Just consider this United squad: two goalkeepers who are not good enough, two right backs lacking in attack, two left backs who are unplayable through form or fitness and half the central defensive department should not be there.
The cover for two raw midfielders is two 33-year-olds who are not playing as much as a callow academy graduate. The attack is a one-man band. We do not know if half of the forwards are staying or going this month and the two strikers seldom score goals.
Amorim wants a goalkeeper and a striker, vertebra for this spineless side. United will need at least one centre back, a left back, two central midfielders and two forwards. Minimum.
This sounds all so familiar as United rebuild their squad every other year. Erik ten Hag had not finished the rebuild of his first squad and was then inexplicably allowed to oversee a second rebuild.
Some of us journalists were accused of harbouring an agenda against United at times last season when we were holding the club to account as they finished bottom of their Champions League group and eighth in the league. Colleagues were pilloried and dubbed "w*****s" for questioning Ten Hag on his future at the FA Cup final post-match press conference.
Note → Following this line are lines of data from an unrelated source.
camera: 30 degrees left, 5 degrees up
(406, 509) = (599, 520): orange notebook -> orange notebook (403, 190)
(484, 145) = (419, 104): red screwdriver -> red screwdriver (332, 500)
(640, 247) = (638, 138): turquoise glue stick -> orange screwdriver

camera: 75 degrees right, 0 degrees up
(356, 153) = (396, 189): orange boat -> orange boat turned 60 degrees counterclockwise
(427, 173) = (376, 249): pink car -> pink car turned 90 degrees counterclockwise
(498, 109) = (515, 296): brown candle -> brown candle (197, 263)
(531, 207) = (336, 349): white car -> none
You reap what you sow. Many fickle fans were Ten Hag in. He stayed in. His contract was extended. He embarked on another Dutch-centric summer transfer window. United got worse. This season is a consequence of those three fateful decisions.
Ineos assembled a brains trust that has made brainless decisions. Beyond scripted statements attached to contracts, Jason Wilcox has not spoken since his arrival as technical director last April. He joined from Southampton, the most ill-equipped top flight side in living memory.
Wilcox ought to start communicating and justifying his existence. Nothing imminent is planned as Wilcox prioritises his role.
Amorim is candid about United's uselessness, so his paymasters should be, too. Why was Matthijs de Ligt, a defender who had been in gradual decline in the five years since he left Ajax, signed on what he had done five years previously under Ten Hag?
Why did the new regime not scrutinise the previous two summer windows under Ten Hag and flag the iffy hit rate of buying Dutch-schooled players? Sir Dave Brailsford can don a club suit, be shadowed by a nepo-baby personal assistant and stare at the pitch pensively, but cycling is his wheelhouse. He should be gone in a jiffy.
The Premier League website says Andre Onana has committed four errors leading to a goal in 18 months. Whatever one's definition of that is, it is considerably more.
He was culpable for Brighton's second and third goals, Manuel Ugarte's own goal for Southampton was saveable, as was Mohamed Salah's penalty. That's four saveable goals let in in 2025 already. A bullish goalkeeper would have prevented both of Arsenal's goals from corner kicks.
Onana was enjoying a dependable season until December but he has failed the two-year probation period United used to abide by. He was available on a free in the summer Ten Hag moved to Manchester but was bought 12 months later for £47.2m.
That is not even the worst set of circumstances for a signing. Casemiro and Antony were panic buys, Rasmus Hojlund conveniently became Ten Hag's stablemate at SEG International, United have accepted dead wood from elite European clubs whose slipstream they used to be in.
As United have unravelled with two wins in ten league fixtures, they have taken a knife to their identity. Any academy sale is now fair game.
United should be dedicating resources to offloading the wantaway Rashford or the appalling Antony. There has been just as, if not more, noise around Alejandro Garnacho and Kobbie Mainoo.
At least they are only 14 points shy of the magic 40 to avoid relegation.